Try it:
Start at the first line of the listing below. Write out each line exactly, stopping after the one that contains "ms:assetid: b19625d4-4b68-403c-a072-5296aa590556".

=== Begin Enclosure ===

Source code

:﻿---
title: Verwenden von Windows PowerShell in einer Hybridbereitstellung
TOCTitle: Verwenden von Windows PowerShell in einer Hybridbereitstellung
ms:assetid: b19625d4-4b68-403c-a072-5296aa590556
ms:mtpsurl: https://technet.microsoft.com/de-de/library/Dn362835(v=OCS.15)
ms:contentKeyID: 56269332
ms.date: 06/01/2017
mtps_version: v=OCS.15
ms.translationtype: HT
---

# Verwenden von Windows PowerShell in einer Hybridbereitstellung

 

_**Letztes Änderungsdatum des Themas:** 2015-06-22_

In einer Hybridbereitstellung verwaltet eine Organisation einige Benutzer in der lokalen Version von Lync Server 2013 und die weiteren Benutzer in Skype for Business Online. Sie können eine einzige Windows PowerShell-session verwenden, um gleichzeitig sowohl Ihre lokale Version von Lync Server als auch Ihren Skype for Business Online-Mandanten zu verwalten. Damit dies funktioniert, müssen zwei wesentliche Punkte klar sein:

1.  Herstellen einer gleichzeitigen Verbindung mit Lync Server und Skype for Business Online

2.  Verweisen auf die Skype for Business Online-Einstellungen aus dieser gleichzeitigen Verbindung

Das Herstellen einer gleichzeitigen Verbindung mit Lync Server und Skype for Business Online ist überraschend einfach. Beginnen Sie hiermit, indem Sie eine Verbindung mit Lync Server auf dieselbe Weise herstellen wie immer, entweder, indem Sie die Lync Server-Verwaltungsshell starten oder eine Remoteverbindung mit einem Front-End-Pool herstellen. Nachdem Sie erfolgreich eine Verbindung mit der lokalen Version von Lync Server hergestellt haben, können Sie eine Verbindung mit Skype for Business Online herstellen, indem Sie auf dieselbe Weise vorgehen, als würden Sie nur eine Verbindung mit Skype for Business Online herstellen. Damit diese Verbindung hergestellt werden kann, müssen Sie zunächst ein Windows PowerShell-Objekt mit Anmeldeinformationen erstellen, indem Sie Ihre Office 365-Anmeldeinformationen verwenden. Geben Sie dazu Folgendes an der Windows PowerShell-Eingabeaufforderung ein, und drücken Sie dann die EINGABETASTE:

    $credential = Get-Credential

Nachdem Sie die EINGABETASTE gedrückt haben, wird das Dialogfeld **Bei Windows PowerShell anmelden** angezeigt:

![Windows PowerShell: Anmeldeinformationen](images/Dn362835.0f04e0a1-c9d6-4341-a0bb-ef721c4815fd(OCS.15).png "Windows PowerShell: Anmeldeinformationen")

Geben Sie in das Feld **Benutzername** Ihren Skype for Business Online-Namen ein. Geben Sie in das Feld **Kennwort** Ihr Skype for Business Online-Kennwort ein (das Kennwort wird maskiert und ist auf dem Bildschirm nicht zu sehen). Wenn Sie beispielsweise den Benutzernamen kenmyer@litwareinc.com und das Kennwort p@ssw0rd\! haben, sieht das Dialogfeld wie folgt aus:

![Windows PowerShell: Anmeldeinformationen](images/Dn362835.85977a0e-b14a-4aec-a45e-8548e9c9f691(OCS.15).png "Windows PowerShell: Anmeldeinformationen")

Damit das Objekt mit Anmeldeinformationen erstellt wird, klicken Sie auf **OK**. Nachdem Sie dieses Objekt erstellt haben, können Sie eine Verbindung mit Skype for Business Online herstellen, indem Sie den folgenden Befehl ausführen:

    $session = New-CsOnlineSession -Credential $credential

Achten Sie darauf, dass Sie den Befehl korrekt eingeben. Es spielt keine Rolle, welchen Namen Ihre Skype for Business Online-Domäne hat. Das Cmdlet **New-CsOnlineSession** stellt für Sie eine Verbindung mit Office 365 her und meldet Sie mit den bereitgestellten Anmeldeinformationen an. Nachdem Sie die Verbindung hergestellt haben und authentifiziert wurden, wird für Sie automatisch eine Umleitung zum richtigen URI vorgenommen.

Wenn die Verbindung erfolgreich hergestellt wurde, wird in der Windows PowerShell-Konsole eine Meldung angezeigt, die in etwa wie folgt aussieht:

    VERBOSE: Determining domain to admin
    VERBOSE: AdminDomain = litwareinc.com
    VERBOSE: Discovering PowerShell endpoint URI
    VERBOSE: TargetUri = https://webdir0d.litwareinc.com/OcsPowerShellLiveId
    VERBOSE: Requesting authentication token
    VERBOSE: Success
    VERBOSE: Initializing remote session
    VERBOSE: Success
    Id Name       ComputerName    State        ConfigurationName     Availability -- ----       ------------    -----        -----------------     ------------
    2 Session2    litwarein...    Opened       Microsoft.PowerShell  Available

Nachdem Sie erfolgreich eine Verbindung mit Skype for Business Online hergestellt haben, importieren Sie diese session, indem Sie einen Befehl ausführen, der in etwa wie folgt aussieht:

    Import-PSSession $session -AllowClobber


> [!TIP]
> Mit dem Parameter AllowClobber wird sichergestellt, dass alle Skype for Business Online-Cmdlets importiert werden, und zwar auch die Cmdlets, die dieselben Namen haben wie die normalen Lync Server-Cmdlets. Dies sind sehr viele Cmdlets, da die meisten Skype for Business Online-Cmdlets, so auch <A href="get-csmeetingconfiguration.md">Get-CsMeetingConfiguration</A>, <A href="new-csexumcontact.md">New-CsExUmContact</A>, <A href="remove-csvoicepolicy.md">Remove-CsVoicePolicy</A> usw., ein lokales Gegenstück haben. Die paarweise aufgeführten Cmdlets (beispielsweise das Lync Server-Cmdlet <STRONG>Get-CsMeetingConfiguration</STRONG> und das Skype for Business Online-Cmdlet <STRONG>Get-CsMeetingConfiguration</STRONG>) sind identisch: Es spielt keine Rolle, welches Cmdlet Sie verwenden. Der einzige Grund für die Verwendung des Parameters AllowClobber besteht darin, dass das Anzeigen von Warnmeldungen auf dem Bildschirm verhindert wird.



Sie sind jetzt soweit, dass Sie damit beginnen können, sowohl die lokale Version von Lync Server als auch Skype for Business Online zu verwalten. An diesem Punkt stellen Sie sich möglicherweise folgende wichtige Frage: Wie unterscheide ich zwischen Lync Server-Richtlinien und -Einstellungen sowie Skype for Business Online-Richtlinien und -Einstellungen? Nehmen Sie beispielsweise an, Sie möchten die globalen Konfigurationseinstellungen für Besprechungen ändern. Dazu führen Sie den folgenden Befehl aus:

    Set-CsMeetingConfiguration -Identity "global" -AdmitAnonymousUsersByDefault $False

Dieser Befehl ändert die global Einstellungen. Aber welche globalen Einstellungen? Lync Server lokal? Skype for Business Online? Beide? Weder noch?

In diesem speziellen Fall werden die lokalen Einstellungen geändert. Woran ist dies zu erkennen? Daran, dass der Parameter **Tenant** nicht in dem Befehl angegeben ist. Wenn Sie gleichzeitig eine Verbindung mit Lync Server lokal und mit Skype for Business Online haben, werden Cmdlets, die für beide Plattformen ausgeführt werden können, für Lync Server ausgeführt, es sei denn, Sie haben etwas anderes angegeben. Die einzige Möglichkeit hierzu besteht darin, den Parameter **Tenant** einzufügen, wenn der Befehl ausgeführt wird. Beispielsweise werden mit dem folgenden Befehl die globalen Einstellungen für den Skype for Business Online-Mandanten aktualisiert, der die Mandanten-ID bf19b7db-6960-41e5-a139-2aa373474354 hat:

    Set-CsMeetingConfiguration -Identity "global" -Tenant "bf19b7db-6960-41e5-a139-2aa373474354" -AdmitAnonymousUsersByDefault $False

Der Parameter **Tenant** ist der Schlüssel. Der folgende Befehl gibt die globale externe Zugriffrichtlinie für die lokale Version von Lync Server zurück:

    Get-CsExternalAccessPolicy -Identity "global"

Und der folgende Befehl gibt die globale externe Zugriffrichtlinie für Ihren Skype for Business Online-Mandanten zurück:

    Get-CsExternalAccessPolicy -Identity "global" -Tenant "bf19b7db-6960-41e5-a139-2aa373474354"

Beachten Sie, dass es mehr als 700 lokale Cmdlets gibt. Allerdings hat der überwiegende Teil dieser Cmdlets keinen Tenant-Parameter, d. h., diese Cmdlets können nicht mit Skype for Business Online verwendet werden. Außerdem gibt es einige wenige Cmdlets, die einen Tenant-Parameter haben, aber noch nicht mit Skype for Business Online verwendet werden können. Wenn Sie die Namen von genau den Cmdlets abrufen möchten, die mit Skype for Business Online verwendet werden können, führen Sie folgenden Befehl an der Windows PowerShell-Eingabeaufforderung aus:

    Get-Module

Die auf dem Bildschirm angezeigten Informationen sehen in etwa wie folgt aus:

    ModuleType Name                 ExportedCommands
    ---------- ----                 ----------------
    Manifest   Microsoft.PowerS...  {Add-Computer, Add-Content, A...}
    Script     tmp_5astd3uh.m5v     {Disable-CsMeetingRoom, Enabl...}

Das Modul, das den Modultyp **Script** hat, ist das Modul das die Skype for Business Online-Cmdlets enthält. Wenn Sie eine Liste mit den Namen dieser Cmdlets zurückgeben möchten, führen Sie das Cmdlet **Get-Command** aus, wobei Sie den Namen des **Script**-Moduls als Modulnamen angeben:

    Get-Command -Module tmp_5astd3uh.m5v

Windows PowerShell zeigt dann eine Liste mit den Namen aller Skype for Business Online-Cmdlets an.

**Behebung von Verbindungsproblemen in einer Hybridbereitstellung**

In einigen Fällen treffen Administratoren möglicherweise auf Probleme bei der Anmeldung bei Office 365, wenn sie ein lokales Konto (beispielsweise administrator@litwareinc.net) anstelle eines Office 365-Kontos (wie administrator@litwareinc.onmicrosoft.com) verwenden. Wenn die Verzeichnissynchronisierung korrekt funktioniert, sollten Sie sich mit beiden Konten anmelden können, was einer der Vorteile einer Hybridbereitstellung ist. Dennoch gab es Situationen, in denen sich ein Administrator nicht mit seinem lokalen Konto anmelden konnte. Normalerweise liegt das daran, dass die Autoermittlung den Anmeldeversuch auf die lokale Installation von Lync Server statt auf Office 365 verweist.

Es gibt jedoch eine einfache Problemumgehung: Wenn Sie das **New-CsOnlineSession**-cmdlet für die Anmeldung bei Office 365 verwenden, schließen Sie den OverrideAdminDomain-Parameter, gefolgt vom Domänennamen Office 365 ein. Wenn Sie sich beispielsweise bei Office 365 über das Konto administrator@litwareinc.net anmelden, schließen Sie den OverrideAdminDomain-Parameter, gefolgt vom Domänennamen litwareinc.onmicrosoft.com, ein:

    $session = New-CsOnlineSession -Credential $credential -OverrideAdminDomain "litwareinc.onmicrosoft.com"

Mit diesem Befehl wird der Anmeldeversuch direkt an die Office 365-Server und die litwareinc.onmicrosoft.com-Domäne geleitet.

=== End Enclosure ===

Exercise response:
Source code

:﻿---
title: Verwenden von Windows PowerShell in einer Hybridbereitstellung
TOCTitle: Verwenden von Windows PowerShell in einer Hybridbereitstellung
ms:assetid: b19625d4-4b68-403c-a072-5296aa590556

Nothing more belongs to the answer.